Matt Potter 10:30 a.m., Oct. 21
Grate cinema: The Spy Who Loved Me
When it comes to playing 007, everybody does it better than Roger Moore!
People who prefer Roger Moore to Sean Connery should not be allowed to breed. When it comes to RM as JB, everybody does it better. Moore -- the laziest action hero imaginable -- makes me feel glad for the rest. Afraid of heights (and it shows), Moore never takes or throws a believable punch, and in the later entries can barely lift a leg during the fight sequences to ward off predators.
James Bond is a man of the world. Wooden Moore seldom left Pinewood.
For some crazy reason, I had it in my mind that The Spy Who Loved Me was the best of the Moore outings. (There is no such thing!) Strong were my memories of villainous Richard Kiel, the pre-credit parachute stunt, the spectacular destruction of Blofeld-substitute Curt Jurgens' underwater city, and a very sexy Barbara Bach.
With the exception of the money shot, the introductory passage is far below the series standard set over a decade earlier. While Ken Adam's interiors are as dazzling as always, the exterior shots of the underwater city floating above a mismatched horizon line looks more like Toho than Pinewood. Ms. Bach was hot, but I'll never get those dirty pictures of Ringo out of my head. Kiel's character is named for a Spielberg picture. Enough said.
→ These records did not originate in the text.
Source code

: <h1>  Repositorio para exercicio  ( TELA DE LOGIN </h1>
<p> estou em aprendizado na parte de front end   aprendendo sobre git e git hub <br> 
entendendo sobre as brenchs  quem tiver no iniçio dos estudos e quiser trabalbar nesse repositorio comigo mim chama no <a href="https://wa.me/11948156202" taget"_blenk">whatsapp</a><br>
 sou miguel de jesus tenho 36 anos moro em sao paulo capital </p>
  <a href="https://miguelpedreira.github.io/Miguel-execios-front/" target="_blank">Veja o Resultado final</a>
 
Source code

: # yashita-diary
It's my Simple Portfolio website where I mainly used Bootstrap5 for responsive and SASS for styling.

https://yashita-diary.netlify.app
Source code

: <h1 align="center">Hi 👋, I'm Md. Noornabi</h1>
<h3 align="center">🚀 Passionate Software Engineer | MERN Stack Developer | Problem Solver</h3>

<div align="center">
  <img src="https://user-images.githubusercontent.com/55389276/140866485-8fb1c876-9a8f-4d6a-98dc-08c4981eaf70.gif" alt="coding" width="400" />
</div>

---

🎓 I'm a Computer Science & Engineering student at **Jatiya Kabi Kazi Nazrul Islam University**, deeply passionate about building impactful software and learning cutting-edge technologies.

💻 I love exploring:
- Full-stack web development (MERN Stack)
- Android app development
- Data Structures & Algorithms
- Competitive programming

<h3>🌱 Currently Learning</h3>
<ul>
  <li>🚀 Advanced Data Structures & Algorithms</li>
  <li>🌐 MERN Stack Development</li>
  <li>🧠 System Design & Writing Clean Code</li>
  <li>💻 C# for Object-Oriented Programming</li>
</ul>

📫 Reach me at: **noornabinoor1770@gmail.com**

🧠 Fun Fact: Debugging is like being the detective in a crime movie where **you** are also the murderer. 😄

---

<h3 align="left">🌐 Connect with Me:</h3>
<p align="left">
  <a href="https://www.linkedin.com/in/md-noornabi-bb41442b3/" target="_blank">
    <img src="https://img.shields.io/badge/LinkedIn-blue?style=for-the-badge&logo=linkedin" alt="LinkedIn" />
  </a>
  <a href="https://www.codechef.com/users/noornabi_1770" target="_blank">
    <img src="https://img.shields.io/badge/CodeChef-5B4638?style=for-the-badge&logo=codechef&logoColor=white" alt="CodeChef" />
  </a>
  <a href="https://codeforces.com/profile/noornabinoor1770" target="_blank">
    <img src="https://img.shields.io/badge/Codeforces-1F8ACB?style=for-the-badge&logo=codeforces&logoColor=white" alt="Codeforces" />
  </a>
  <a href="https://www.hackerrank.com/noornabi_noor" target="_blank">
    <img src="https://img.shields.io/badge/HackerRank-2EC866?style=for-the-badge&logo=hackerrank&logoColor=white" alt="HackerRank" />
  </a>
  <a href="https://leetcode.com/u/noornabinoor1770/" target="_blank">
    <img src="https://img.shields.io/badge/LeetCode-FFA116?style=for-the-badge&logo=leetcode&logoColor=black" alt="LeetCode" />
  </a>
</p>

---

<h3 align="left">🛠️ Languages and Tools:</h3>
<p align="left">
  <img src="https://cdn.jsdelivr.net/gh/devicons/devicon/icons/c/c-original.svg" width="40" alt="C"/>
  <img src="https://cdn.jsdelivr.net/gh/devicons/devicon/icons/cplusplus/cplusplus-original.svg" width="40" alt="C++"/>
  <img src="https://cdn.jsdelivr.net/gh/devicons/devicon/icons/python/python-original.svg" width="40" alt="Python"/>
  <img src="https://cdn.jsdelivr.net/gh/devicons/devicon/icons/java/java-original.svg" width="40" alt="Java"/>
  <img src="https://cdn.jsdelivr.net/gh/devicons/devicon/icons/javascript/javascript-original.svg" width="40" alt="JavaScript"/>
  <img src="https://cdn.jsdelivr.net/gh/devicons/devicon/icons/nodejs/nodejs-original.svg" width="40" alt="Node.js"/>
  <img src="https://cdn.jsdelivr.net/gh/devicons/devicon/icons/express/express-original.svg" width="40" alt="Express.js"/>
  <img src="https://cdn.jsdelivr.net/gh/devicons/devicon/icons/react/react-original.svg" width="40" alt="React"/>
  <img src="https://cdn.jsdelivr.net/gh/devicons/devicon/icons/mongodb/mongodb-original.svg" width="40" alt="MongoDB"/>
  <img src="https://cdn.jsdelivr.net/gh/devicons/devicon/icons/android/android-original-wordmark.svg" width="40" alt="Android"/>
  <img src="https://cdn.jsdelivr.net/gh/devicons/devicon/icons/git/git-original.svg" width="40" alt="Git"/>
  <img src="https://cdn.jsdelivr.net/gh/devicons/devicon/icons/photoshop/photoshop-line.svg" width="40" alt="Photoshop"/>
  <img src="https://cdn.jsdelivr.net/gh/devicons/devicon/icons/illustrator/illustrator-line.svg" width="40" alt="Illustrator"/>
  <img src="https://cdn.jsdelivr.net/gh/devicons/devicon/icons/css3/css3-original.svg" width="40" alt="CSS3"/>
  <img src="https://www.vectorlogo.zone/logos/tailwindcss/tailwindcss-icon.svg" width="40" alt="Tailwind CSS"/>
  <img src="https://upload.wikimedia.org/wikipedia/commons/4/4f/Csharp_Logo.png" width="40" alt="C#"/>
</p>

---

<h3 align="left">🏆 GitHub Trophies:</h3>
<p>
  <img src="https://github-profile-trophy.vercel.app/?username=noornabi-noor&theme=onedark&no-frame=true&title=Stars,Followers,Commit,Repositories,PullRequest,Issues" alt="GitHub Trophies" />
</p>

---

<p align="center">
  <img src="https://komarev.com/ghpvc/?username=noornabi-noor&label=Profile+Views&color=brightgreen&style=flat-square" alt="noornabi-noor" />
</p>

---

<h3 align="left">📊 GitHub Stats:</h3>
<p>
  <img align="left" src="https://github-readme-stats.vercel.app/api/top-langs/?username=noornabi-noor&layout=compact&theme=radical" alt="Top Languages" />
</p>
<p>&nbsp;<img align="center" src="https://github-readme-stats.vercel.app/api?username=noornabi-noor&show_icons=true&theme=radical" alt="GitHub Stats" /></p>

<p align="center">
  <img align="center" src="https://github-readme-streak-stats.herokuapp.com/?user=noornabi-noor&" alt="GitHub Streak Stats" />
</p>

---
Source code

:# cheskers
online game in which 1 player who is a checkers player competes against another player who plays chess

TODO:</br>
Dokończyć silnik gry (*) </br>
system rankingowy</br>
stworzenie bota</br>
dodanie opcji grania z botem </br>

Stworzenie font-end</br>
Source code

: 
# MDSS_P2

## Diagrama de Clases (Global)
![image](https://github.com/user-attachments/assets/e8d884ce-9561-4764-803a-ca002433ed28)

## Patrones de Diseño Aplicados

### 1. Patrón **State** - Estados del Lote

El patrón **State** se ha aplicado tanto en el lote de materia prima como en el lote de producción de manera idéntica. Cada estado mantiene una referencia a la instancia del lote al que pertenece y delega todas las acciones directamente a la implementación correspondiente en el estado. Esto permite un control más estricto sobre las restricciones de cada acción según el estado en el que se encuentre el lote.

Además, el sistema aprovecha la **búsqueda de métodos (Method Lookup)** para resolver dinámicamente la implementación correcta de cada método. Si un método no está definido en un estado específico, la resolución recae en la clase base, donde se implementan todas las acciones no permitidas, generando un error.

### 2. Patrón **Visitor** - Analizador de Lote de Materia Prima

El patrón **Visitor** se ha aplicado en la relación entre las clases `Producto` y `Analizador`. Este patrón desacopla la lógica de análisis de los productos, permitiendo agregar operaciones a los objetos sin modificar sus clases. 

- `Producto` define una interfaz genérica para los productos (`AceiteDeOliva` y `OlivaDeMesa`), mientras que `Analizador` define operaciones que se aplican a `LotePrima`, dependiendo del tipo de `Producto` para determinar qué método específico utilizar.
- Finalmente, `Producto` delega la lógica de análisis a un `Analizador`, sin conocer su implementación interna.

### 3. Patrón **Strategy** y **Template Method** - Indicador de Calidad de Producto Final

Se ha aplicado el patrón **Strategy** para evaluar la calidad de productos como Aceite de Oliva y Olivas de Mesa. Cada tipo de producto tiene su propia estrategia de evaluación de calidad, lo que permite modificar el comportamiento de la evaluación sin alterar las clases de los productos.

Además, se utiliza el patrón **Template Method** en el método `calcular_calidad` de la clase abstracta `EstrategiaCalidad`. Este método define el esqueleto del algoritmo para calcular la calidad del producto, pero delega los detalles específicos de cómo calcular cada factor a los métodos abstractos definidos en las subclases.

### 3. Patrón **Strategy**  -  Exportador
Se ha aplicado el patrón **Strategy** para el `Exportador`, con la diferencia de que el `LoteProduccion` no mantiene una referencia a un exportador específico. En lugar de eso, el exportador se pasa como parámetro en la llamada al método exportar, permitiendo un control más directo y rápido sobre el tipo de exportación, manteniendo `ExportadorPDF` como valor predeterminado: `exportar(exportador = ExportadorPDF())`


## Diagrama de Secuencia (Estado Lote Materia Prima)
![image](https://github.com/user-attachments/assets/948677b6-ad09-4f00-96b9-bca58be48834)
A pair of British and Russian submarines armed with nuclear warheads disappear while on routine maneuvers. Too damp and cold in England for a location shoot and the impossibility of obtaining a permit to film in the U.S.S.R. forces Bond to wing his way to warm, sunny Egypt for the start of this installments’ adventure. So much for cogent storytelling.
The picture marked several firsts for the series. This was the first Bond produced without the participation of Harry Saltzman; it's sort of like eating Broccoli without the Saltz. Spy was the first of the Moore's shot in 'Scope. Having run out of ideas, The Spy Who Loved Me is the first of many variations on Dr. No and You Only Live Twice. It also housess the first, and mercifully last, Bond score composed by Marvin Hamlisch. If you had difficulty accepting Paul McCartney's rock 'n' roll underscoring, Hamlisch's disco double-0 beat will make your head spin faster than a mirrored ball.
You Only Live Twice was also the first film in the series to completely abandon logic and any semblance of realism in favor of special effects, improbable stunts, and goofy gadgets. Director Lewis Gilbert seemed right at home with the producers' "bigger is better" approach and proved it by bringing absolutely no sense of style, scale, or creativity to the series. Gilbert is equally as dull behind the camera as Moore is in front of it. They're Scorsese and DeNiro on ether.
Tempted to hit the ‘stop’ button at the 60 minute mark, I was too lazy to get out of my chair and search for the remote. Thank god that I rode it out. As inept as it is, nothing in the first third of the film prepared me for what I was about to witness.
Bond first encounters Jaws at some type of spiritual love-in set at the foot of the Sphinx. Gilbert obviously couldn't get the geographical screen direction straight. In one of the most brazenly incompetent displays of post production patchwork, the filmmakers superimpose a still photo of Moore, gun in hand, over a boulder and matte it into the action making it appear as though Jaws is being preyed upon by a billboard. If you don't believe me, rent the DVD and hit the pause button at precisely 29:15.
Shocking though it may be, this was not Gilbert's 007 swansong. Rumor has it the reason Jaws came back in Moonraker was because Gilbert's grandkids got a kick out of him. It’s doubtful. Seeing TSWLM again, the ending clearly leaves the door open for Jaws return. What Gilbert did in the follow up was transform a hulking lummox with a sparkling grin into a lovable buffoon. He also altered Richard Kiel's performance.